Un paysan russe a pour principe de ne reconnaître nul obstacle, non pas à ses désirs, pauvre aveuglé!… mais à l'ordre qu'il reçoit. Armé de la hache qu'il porte partout avec lui, il devient une espèce de magicien qui crée en un moment tout ce qui manque au désert. Il saura vous faire retrouver les bienfaits de la civilisation dans la solitude; il raccommodera votre voiture; il suppléera même à une roue cassée et qu'il remplacera par un arbre habilement posé sous la caisse, attaché d'un bout à une traverse, et de l'autre traînant à terre; si malgré cette industrie votre téléga est hors d'état de marcher, il en substituera un autre qu'il met sur pied en un moment, sachant faire servir avec beaucoup d'intelligence les débris de l'ancien à la construction du nouveau. On m'avait conseillé à Moscou de voyager en tarandasse, et j'aurais bien fait de suivre cet avis, car, avec cette sorte d'équipage, on ne risque jamais de rester en chemin!… Il peut être raccommodé, même reconstruit par chaque paysan russe.

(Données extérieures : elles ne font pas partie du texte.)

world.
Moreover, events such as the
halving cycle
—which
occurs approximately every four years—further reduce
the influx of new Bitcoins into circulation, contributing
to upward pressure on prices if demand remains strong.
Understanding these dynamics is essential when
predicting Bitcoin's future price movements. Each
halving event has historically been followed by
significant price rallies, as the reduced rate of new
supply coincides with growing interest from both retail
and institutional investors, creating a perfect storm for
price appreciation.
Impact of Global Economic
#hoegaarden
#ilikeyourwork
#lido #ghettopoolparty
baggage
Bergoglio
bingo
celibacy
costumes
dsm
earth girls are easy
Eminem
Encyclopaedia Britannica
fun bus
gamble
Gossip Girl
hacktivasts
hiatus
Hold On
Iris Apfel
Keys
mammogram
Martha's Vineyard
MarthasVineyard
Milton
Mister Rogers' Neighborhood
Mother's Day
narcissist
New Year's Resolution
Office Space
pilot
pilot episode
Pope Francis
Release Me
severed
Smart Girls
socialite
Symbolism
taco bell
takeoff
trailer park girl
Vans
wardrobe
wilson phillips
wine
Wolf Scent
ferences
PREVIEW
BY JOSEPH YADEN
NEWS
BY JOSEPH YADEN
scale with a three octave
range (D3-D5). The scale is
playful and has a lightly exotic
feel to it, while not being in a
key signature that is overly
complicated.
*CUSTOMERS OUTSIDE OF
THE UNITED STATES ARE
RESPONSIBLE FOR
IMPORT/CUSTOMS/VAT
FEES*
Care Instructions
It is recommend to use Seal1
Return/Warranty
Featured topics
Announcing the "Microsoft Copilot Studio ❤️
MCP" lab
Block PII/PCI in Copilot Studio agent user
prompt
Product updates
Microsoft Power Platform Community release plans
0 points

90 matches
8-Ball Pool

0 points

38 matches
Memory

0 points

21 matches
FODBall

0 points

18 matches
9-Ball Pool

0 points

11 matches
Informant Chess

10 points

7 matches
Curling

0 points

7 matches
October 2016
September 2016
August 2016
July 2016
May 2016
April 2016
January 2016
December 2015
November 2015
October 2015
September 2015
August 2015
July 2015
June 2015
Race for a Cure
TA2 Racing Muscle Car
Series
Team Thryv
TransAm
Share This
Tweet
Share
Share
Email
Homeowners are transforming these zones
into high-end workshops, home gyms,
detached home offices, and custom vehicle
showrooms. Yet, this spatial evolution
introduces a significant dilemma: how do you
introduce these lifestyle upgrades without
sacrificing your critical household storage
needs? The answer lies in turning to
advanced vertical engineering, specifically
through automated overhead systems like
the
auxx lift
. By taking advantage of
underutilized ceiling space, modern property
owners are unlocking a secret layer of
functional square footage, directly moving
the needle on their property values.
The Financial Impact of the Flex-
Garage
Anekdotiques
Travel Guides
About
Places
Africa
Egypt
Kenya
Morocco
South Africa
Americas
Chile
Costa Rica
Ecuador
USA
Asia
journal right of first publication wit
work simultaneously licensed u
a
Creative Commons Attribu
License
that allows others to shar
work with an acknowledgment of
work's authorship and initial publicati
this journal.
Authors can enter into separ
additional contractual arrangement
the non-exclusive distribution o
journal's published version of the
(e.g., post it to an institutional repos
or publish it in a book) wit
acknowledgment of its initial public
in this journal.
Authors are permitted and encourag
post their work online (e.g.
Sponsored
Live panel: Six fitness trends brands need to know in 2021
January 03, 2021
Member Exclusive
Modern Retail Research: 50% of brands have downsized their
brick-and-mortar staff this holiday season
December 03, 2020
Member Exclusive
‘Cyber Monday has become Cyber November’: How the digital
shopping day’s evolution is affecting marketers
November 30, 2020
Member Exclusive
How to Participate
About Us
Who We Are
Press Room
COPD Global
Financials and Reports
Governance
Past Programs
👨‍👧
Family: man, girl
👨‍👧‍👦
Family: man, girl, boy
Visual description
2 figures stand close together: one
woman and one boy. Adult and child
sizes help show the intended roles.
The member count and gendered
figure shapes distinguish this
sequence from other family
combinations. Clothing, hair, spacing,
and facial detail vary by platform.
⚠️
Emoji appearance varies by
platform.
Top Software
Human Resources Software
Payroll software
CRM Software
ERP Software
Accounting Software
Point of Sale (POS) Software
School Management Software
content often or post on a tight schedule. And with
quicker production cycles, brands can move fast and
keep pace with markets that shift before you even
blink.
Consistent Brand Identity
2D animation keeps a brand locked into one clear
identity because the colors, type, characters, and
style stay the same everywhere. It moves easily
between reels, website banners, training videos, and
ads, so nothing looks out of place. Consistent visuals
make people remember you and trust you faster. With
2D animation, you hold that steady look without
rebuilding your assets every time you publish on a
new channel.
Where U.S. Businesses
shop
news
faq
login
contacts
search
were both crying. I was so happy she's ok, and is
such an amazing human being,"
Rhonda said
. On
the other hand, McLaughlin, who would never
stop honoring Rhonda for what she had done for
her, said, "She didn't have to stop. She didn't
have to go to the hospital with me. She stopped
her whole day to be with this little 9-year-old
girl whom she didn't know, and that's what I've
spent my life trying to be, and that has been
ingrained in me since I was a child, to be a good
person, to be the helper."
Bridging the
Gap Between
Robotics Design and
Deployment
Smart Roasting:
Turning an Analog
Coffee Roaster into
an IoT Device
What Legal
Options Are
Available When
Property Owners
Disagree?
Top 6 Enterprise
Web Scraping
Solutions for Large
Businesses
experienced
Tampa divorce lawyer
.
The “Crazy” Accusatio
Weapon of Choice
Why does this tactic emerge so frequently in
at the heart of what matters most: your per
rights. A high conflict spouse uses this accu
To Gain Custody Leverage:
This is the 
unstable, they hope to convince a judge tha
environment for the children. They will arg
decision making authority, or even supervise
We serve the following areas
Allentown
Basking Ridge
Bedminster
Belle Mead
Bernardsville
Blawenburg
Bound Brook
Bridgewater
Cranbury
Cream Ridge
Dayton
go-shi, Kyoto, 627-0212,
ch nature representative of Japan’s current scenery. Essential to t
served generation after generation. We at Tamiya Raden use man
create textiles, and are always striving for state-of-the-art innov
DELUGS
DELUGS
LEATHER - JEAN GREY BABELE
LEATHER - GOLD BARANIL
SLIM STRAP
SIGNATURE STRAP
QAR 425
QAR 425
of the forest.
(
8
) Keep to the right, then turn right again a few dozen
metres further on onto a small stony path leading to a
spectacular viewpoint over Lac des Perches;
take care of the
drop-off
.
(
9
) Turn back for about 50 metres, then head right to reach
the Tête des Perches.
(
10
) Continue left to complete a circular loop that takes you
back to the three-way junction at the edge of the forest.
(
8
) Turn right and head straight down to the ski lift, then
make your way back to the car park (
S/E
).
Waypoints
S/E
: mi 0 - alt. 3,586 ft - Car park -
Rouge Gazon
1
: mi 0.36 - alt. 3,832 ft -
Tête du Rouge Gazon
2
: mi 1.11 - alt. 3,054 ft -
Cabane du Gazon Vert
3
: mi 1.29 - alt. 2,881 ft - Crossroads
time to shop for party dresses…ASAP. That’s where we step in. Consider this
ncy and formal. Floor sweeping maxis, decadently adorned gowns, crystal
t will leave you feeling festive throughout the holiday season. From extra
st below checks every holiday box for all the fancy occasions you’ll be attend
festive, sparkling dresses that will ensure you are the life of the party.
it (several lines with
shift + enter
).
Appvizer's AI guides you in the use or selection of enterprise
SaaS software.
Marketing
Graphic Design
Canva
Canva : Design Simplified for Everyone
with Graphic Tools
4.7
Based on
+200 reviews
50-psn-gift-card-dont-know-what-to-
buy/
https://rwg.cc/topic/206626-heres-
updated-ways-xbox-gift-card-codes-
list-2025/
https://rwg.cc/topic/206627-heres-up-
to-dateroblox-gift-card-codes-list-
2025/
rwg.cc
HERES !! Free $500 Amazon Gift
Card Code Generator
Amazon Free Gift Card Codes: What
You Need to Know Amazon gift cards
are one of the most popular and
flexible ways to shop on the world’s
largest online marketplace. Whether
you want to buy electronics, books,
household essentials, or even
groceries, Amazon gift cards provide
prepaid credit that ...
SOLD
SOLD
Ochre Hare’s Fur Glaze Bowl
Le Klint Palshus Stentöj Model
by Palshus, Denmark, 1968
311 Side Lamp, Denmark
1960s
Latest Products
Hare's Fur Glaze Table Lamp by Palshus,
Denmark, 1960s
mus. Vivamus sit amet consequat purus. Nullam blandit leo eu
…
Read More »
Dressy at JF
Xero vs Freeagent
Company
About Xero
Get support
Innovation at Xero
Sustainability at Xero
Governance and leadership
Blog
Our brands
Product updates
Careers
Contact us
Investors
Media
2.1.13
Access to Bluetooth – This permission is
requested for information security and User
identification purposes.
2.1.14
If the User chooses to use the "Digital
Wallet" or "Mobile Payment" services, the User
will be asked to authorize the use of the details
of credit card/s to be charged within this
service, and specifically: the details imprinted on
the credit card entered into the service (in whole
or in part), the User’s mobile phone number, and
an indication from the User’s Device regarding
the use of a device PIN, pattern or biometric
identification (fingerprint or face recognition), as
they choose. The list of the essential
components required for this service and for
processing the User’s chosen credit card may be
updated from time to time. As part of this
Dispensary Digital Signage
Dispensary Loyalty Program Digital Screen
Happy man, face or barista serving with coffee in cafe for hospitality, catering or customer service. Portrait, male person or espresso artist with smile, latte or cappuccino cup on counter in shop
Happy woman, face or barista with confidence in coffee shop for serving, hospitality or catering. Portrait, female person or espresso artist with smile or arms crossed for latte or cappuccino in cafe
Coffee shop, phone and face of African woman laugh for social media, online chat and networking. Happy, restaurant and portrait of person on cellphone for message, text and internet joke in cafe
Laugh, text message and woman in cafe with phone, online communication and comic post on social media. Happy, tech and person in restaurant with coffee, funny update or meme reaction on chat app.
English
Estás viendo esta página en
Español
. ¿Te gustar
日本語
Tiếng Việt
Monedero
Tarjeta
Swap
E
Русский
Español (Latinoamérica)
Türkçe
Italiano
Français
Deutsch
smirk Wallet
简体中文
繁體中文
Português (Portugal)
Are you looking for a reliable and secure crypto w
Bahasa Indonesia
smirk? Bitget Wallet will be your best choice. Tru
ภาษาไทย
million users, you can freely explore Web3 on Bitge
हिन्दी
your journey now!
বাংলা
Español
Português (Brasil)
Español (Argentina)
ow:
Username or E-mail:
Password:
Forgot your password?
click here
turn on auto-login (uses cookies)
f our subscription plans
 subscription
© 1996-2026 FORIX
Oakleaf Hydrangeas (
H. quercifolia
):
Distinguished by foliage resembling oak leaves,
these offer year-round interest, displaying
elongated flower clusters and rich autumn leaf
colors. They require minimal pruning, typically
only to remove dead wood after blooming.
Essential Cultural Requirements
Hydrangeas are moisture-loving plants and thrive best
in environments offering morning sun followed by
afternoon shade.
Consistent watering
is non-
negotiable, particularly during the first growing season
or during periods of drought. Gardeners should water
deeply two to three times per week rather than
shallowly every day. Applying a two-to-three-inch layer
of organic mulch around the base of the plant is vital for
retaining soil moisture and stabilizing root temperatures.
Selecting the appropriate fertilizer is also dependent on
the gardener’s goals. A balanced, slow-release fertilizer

Si vous voulez camper, cet homme universel vous bâtira une maison pour la nuit: et votre cabane improvisée vaudra mieux qu'aucune auberge de ville. Après vous avoir établi aussi comfortablement que vous pouvez l'être, il s'enveloppera dans sa peau de mouton retournée et se couchera sur le nouveau seuil de votre porte, dont il défendra l'entrée avec la fidélité d'un chien; ou bien il s'assiéra au pied d'un arbre devant la demeure qu'il vient de créer pour vous, et, tout en regardant le ciel, il vous désennuiera dans la solitude de votre gîte par des chants nationaux dont la mélancolie répond aux plus doux instincts de votre cœur, car le talent inné pour la musique est encore une des prérogatives de cette race privilégiée;… et jamais l'idée ne lui viendra qu'il serait juste qu'il prît place à côté de vous dans la cabane qu'il vient de vous construire.